Reading passage >>
California and federal officials Wednesday released a roadmap for managing the state's scarce water in a way that they say balances the needs of people and wildlife.
All the agencies with some authority over California's water supply got together to make a "Drought Operations Plan." The document lays out roughly how water will be divided over the next 7 months or so - particularly in areas where there are competing interests.
The state's plans for what little water has made its way into the State Water Project do not include any water contractors getting those supplies. That includes the Metropolitan Water District, the wholesaler that sells water to more than to dozen local Southern California water suppliers.
Officials said negotiating a document among several agencies that share jurisdiction over water policy is no mean feat. And as with any negotiation, not everyone is happy about the results.
Migratory birds and fish like winter run Chinook salmon already are living in adverse conditions. Those salmon and Delta smelt need a certain amount of water to be healthy.
Department of Fish and Wildlife Chief Chuck Bonham described migratory birds coming from Canada and the midwest. "They'll be looking down at some of the driest habitat they've seen in decades," he said. "In times of drought you see increased risk of disease spread. You see crowding of habitat. So the list of ecological risks is quite large."
Environmental groups are complaining the state is relaxing wildlife protections to spread water to agriculture.
Bonham denies that. "I would not use the word relaxation," he said. "I would say we are finding maximum flexibility within existing law."
There is some good news on the horizon. Department of Water Resources Director Mark Cowin says recent northern California storms have lifted some pressure on tight resources.
"Based on the rain that we received in March, I think we're much closer to conditions we see in the average, the 50 percent forecast," he said.
Officials emphasize the operations plan is far from final; that extra rain hasn't been factored in yet. They'll update their guidelines for action within a few weeks.

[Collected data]
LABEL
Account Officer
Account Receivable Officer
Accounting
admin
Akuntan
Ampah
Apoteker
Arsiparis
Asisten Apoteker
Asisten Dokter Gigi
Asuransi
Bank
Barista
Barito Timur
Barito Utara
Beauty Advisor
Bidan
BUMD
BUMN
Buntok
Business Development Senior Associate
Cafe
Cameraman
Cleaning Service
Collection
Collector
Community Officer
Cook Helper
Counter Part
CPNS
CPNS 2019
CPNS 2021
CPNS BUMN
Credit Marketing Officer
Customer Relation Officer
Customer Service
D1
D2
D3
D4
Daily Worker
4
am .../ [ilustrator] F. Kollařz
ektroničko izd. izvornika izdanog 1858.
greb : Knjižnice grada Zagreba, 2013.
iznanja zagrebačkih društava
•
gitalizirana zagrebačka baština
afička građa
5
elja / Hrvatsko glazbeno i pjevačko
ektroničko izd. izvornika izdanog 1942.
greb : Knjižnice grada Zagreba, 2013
...
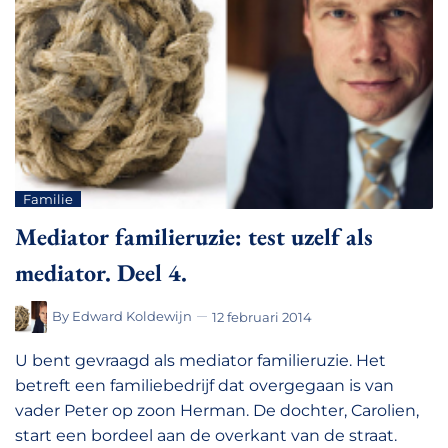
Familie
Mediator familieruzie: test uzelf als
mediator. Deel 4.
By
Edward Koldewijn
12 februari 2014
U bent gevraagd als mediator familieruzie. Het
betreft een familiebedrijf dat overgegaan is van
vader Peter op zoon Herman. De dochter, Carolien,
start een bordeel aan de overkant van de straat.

Work item A >>
According to the article on California's drought water plan, over roughly how long a period does the Drought Operations Plan lay out how water will be divided?
Work item B >>
Repeat the stretch of the article on California's drought water plan from "There is some" through "on tight resources.".
Nothing in the collected data is needed here.

Exercise result A >>
Over roughly the next 7 months.

Exercise result B >>
There is some good news on the horizon. Department of Water Resources Director Mark Cowin says recent northern California storms have lifted some pressure on tight resources.